> TASK ITEM:
Look through the data below and output, unchanged, every line from the one holding "sensibilità di tutti i relatori coinvolti." through the one holding "Checo Pérez", inclusive. Skip the pictures.

■ ■ ■ ■

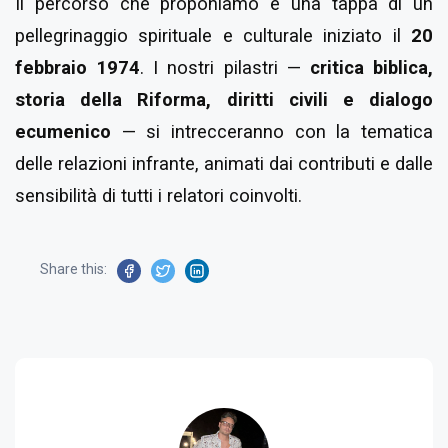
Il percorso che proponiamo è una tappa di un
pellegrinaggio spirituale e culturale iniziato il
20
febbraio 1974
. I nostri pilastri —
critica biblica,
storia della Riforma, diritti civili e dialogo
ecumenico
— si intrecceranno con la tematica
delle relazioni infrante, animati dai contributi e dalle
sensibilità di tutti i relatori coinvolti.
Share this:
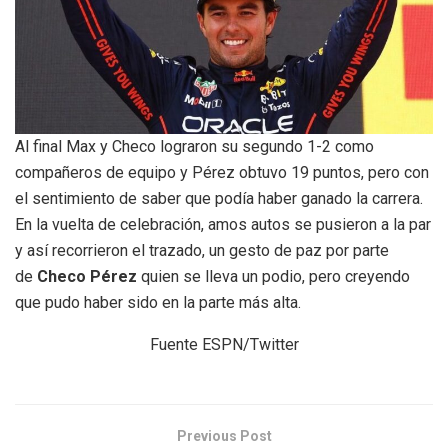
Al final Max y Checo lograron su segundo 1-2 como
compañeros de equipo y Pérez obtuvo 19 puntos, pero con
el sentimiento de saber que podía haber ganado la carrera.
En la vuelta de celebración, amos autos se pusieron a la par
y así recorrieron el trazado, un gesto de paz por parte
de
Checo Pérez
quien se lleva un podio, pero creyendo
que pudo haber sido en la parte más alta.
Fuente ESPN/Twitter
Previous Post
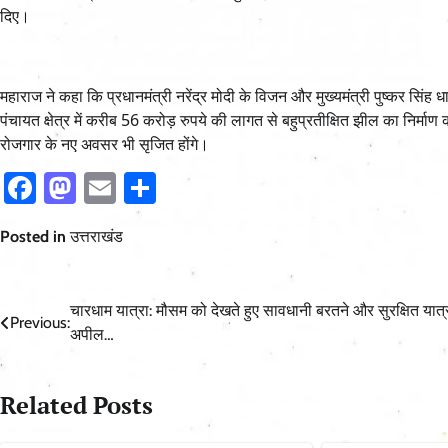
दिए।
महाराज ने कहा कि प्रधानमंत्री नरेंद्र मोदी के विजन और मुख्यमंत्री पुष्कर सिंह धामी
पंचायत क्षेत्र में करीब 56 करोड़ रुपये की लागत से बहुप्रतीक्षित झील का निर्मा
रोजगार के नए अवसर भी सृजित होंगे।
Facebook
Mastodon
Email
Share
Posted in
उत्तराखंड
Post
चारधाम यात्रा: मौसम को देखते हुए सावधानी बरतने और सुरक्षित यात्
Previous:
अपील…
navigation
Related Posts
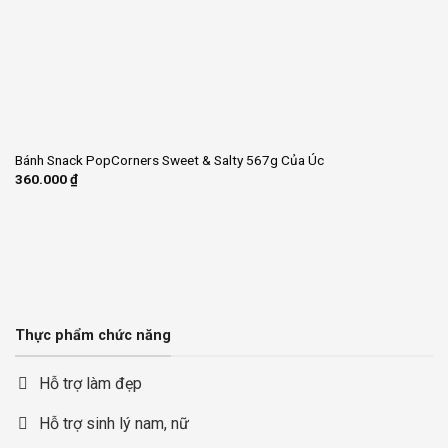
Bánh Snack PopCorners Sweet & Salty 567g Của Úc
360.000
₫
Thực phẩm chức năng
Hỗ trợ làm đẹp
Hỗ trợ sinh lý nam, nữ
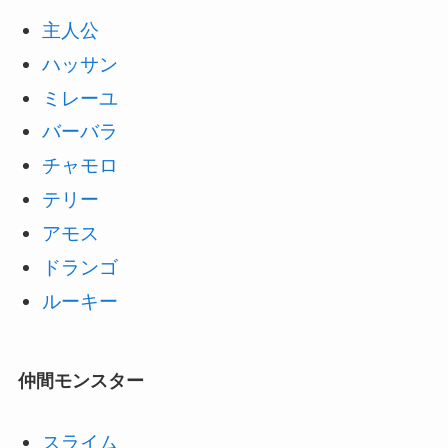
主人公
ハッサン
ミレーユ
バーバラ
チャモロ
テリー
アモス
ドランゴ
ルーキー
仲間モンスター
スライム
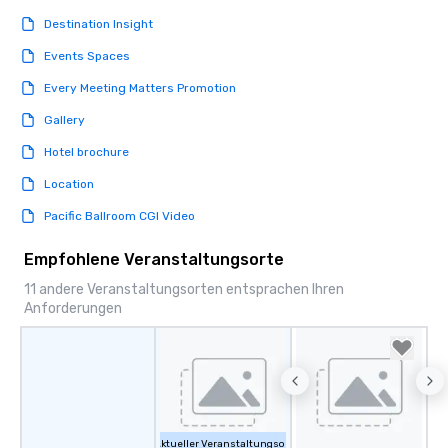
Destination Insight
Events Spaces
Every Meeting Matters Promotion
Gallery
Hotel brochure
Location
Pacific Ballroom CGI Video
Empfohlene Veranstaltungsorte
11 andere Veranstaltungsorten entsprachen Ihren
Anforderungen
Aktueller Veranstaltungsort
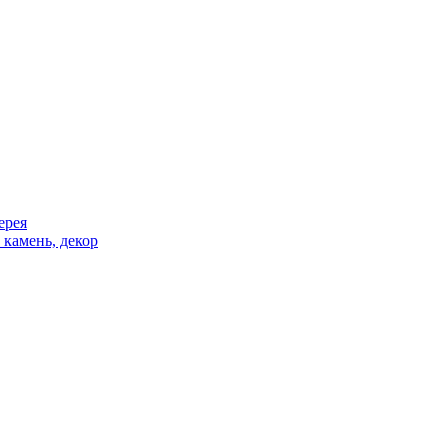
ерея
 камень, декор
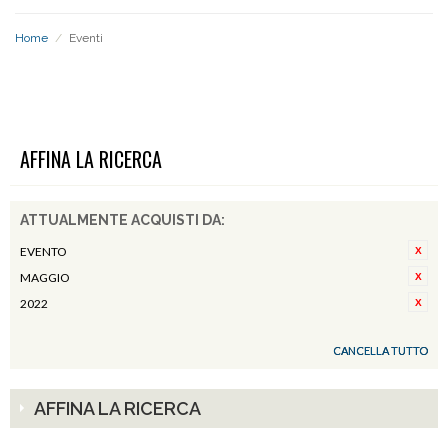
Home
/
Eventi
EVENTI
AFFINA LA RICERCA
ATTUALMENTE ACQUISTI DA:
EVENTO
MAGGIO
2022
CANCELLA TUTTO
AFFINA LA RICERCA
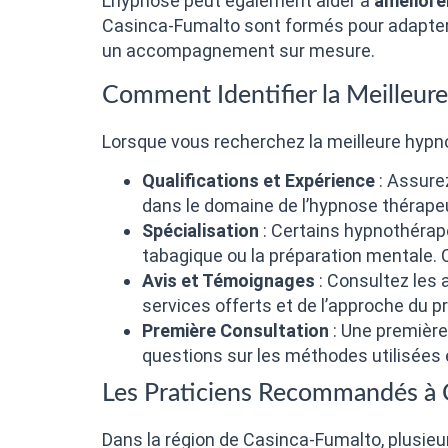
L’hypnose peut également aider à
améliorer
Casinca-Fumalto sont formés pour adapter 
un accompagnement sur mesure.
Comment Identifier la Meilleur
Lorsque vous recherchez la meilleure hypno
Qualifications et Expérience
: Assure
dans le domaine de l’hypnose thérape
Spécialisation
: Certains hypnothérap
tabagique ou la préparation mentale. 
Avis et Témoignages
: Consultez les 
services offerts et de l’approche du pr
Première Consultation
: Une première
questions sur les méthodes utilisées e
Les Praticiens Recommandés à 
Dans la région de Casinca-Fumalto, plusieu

■ ■ ■ ■

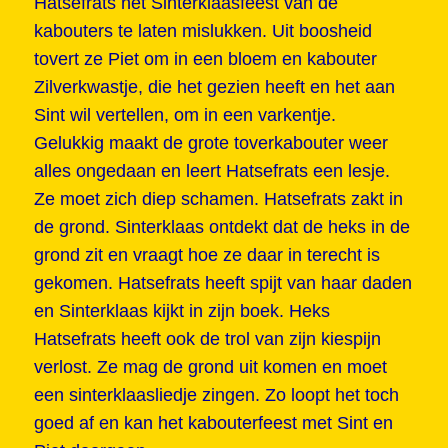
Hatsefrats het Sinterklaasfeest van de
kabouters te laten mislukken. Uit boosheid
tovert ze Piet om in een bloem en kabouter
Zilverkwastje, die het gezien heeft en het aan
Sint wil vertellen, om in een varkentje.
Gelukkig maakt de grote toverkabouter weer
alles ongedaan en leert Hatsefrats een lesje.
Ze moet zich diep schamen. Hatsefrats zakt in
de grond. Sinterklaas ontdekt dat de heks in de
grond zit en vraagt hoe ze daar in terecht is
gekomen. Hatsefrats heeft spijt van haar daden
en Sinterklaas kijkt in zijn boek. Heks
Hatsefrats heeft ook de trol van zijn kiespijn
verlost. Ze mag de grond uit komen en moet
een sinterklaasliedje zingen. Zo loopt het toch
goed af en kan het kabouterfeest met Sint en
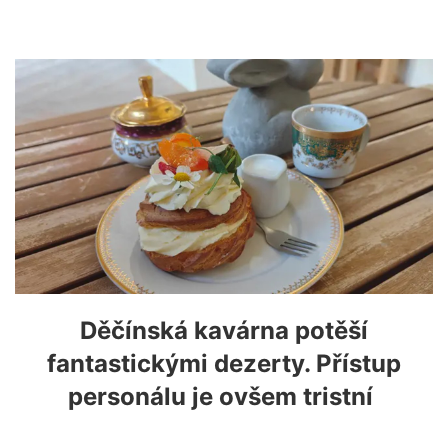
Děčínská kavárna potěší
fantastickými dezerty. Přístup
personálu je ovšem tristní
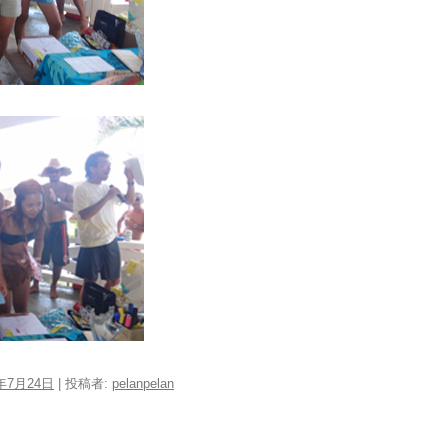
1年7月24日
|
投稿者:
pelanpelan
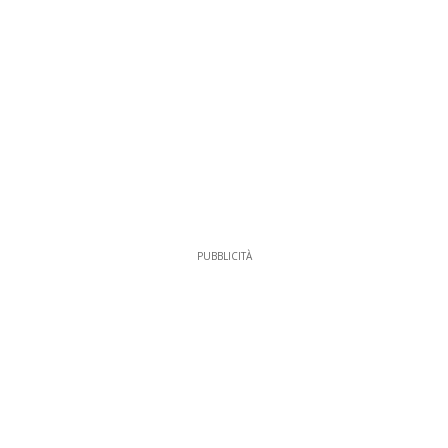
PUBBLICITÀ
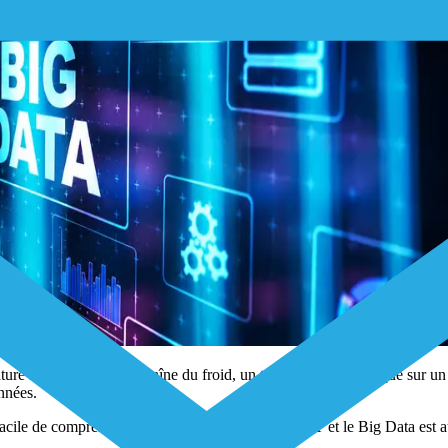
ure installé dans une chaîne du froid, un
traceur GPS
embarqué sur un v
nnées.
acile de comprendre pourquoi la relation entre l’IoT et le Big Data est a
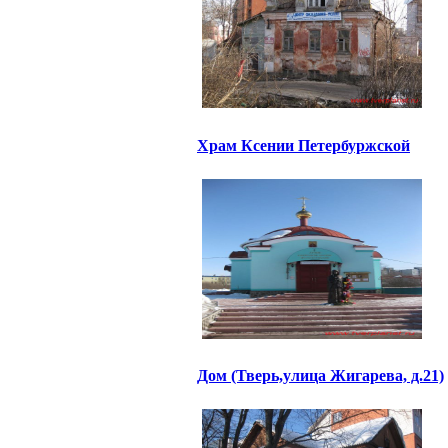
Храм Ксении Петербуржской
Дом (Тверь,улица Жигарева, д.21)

■ ■ ■ ■

> WRITTEN SOLUTION:
sensibilità di tutti i relatori coinvolti.
Share this:
Al final Max y Checo lograron su segundo 1-2 como
compañeros de equipo y Pérez obtuvo 19 puntos, pero con
el sentimiento de saber que podía haber ganado la carrera.
En la vuelta de celebración, amos autos se pusieron a la par
y así recorrieron el trazado, un gesto de paz por parte
de
Checo Pérez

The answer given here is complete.